|
La scuola italiana, trasformata dal 1° settembre 2000 in scuola dell’autonomia, può essere assimilata ad un organismo geneticamente modificato. Competitività, linguaggi aziendali, addestramento alla flessibilità, test, sono i geni inoculati in un corpo da tempo abbandonato e sofferente. Il fine, dicono i riformatori, è di rivitalizzarlo con un profilo all’«altezza dei tempi». In questo scritto, attraverso un viaggio “all’esterno”, nella scuola, e “all’interno”, nell’animo dell’insegnante, si dimostra come la realtà della riforma sia ben diversa: lungi dal rivitalizzare, la riforma colpisce al cuore proprio le componenti culturalmente più serie e vive della scuola, sopravvissute a decenni di abbandono. La valanga di prescrizioni burocratiche e didattiche, l’ossessione per la valutazione, la diffusione coatta del nozionismo, l’incentivazione di atteggiamenti aziendalistici, hanno prodotto nella scuola un enorme disagio, proprio tra gli insegnanti più impegnati nel lavoro in classe e più sensibili al rapporto con gli studenti.
L’originalità di questo scritto consiste nell’analizzare gli effetti della riforma dall’interno stesso della vita scolastica, seguendo un percorso vissuto quotidianamente da tutti gli insegnanti: il Collegio docenti, l’elaborazione del Piano dell’Offerta Formativa (POF), i consigli di classe, la preparazione della cosiddetta terza prova, l’Esame di Stato.
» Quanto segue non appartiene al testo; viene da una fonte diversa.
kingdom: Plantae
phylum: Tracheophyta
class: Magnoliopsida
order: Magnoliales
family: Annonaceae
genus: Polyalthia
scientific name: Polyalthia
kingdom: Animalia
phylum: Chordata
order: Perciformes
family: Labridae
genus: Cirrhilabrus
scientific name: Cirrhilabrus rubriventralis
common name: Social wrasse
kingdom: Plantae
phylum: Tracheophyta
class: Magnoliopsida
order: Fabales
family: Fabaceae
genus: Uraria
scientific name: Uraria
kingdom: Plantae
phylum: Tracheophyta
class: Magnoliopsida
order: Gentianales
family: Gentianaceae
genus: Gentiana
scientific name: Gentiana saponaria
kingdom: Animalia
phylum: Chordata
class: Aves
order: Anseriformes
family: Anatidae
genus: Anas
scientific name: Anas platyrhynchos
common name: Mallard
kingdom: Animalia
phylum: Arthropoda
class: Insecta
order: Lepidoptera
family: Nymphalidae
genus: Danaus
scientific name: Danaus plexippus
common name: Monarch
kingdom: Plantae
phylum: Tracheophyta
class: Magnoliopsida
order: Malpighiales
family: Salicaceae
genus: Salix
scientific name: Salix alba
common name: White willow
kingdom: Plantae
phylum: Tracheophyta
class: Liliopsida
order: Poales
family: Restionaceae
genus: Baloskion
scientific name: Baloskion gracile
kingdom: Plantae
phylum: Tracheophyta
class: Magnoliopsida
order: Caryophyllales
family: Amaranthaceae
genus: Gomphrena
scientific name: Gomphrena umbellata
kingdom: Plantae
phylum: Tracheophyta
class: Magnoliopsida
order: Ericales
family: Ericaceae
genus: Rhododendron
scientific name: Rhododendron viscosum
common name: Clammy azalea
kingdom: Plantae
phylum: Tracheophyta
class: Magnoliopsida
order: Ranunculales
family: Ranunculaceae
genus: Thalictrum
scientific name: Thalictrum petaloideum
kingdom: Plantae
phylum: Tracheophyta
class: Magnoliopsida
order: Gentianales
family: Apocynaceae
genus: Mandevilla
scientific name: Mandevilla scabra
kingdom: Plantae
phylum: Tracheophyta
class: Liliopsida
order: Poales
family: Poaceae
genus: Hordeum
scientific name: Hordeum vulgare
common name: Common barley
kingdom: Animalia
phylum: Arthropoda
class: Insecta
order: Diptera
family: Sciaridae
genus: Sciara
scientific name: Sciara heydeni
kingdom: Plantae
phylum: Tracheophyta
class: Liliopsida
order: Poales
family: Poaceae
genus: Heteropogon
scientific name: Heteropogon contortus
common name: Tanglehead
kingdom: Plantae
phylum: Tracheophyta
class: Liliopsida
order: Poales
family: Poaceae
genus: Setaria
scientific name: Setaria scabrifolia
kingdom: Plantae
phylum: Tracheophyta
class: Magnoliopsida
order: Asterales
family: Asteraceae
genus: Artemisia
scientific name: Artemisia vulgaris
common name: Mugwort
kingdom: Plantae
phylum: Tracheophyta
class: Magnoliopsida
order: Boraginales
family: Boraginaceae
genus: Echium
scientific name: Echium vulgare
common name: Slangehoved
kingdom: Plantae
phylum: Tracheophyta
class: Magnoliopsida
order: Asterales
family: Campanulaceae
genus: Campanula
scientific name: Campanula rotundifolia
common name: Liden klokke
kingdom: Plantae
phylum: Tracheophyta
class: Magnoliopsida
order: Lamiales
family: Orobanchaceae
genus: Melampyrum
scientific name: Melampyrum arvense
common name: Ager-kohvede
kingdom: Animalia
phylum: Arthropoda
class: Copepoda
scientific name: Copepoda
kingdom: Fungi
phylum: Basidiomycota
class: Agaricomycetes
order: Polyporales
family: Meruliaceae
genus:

Un percorso che fa emergere con nitidezza il valore del disagio, uno stato emotivo che gli insegnanti conoscono bene quando le pratiche organizzative e gli adempimenti formali hanno il sopravvento sull’insegnamento, e quando pratiche didattiche prive di spessore culturale sono prescritte d’autorità. Da queste pagine, però, emerge anche l’urgenza, sottolineata dall’autore, insegnante appassionato, da anni impegnato nel rinnovare i contenuti della scuola, di consultare se stessi e di dar voce al proprio disagio, per non diventare strumenti passivi di una deculturizzazione di massa senza precedenti.